The K8s Deployment resource enables us to manage ReplicaSet resources at a higher level. The Deployment controller tracks image update history (versioning) and manages the sequence of Pod replacement during updates. This enables us to rollback to previous versions and control how many ‘new’ members of a ReplicaSet are deployed at a time. However, the Deployment controller hasn’t proven to deliver real-world safe and intelligent updates.

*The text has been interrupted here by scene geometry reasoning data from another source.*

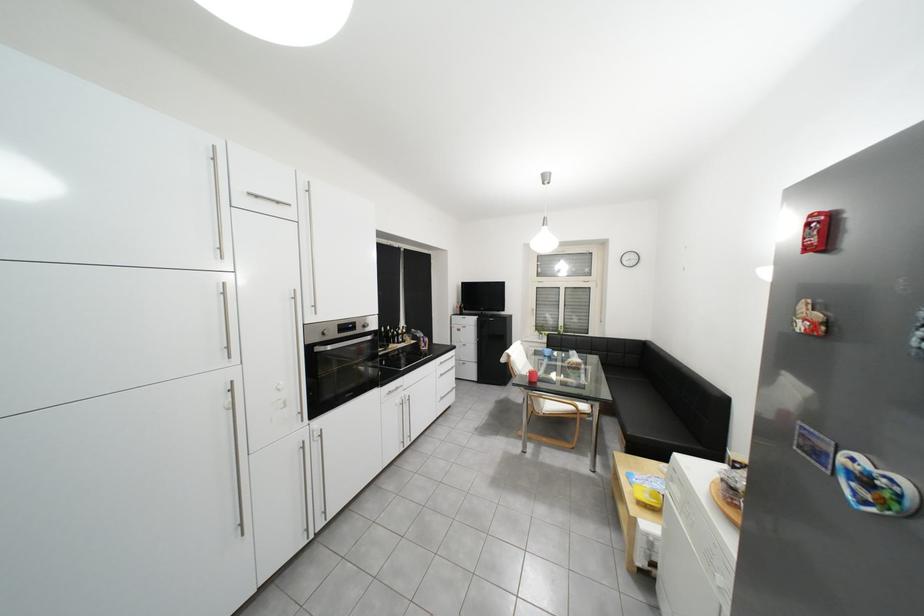
The width and height of the screenshot is (924, 616). What do you see at coordinates (565, 407) in the screenshot?
I see `the chair sitting surface` at bounding box center [565, 407].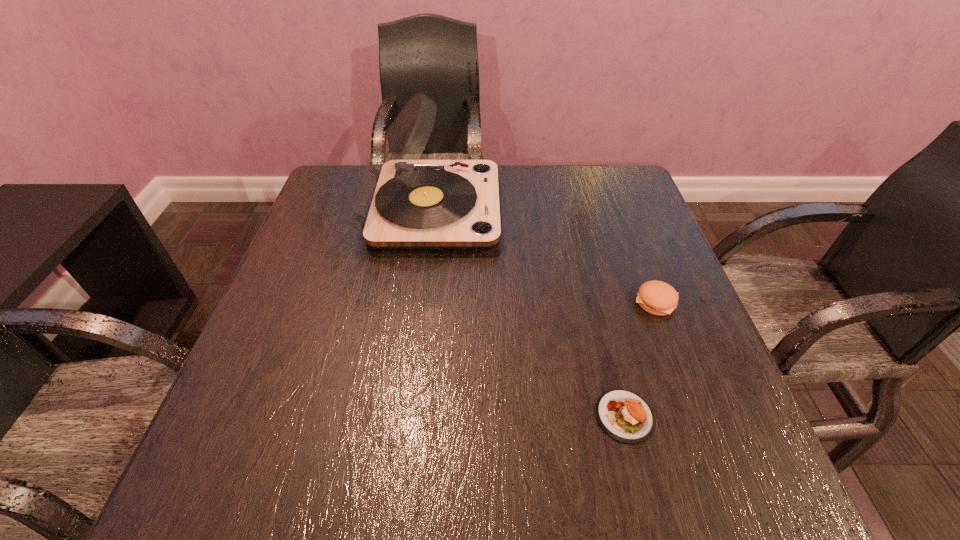
Find the location of a particular element. This screenshot has width=960, height=540. free space that satisfies the following two spatial constraints: 1. on the back side of the nearer patty (food); 2. with the tonearm facing the front of the farthest object is located at coordinates (573, 209).

Identify the location of free space that satisfies the following two spatial constraints: 1. with the tonearm facing the front of the second farthest object; 2. on the left side of the tallest object. (420, 301).

I want to click on blank space that satisfies the following two spatial constraints: 1. with the tonearm facing the front of the tallest object; 2. on the left side of the left patty (food), so click(x=404, y=416).

This screenshot has width=960, height=540. What are the coordinates of `free region that satisfies the following two spatial constraints: 1. with the tonearm facing the front of the farthest object; 2. on the right side of the second tallest object` in the screenshot? It's located at (420, 301).

At what (x,y) coordinates should I click in order to perform the action: click on free space that satisfies the following two spatial constraints: 1. with the tonearm facing the front of the record player; 2. on the left side of the shorter patty (food). Please return your answer as a coordinate pair (x, y). The height and width of the screenshot is (540, 960). Looking at the image, I should click on (404, 416).

At what (x,y) coordinates should I click in order to perform the action: click on free space that satisfies the following two spatial constraints: 1. with the tonearm facing the front of the record player; 2. on the left side of the second tallest object. Please return your answer as a coordinate pair (x, y). This screenshot has width=960, height=540. Looking at the image, I should click on (420, 301).

Identify the location of free space that satisfies the following two spatial constraints: 1. on the back side of the right patty (food); 2. with the tonearm facing the front of the farthest object. (621, 209).

Where is `free space that satisfies the following two spatial constraints: 1. on the back side of the farther patty (food); 2. with the tonearm facing the front of the leftmost object`? This screenshot has width=960, height=540. free space that satisfies the following two spatial constraints: 1. on the back side of the farther patty (food); 2. with the tonearm facing the front of the leftmost object is located at coordinates (621, 209).

You are a GUI agent. You are given a task and a screenshot of the screen. Output one action in this format:
    pyautogui.click(x=<x>, y=<y>)
    Task: Click on the vacant area that satisfies the following two spatial constraints: 1. with the tonearm facing the front of the record player; 2. on the right side of the second shortest object
    This screenshot has height=540, width=960.
    Given the screenshot: What is the action you would take?
    pyautogui.click(x=420, y=301)

At what (x,y) coordinates should I click in order to perform the action: click on vacant space that satisfies the following two spatial constraints: 1. on the back side of the nearer patty (food); 2. with the tonearm facing the front of the leftmost object. Please return your answer as a coordinate pair (x, y). The height and width of the screenshot is (540, 960). Looking at the image, I should click on (573, 209).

Enter Argo Rollouts, a subset of the Argo project. The first thing to know is that Argo Rollouts is a project to itself, it does not require Argo CD. Argo Rollouts’ purpose is to address the shortcomings of Deployment resources.
The Rollouts project introduces a new controller and set of CRDs to manage ReplicaSet resources. It is metric and traffic shaper aware. That means it knows how to correlate metrics that are collected from a set of new (canary) and existing (stable/baseline) pods running in a cluster for performance analysis, and how to modify traffic shaping configs (nginx/linkerd/istio) for fine-grain and flexible service introduction.
It goes further to better understand and manage versions and state of ReplicaSet resources during and post-update. The end result is a ReplicaSet manager that can perform intelligent (B/G, A-B, Canary) updates/rollbacks. Rather than go on-and-on, I will provide this link to the project docs (Kudos to the Argo Rollouts docs team, very easy to digest) https://argoproj.github.io/argo-rollouts/
Net/net, Argo Rollouts changes the way we manage Deployment/ReplicaSet relationships. It greatly enhances the evaluation of a healthy Deployment, adds canary rollout capabilities, and exposes a more flexible rollout/rollback pattern.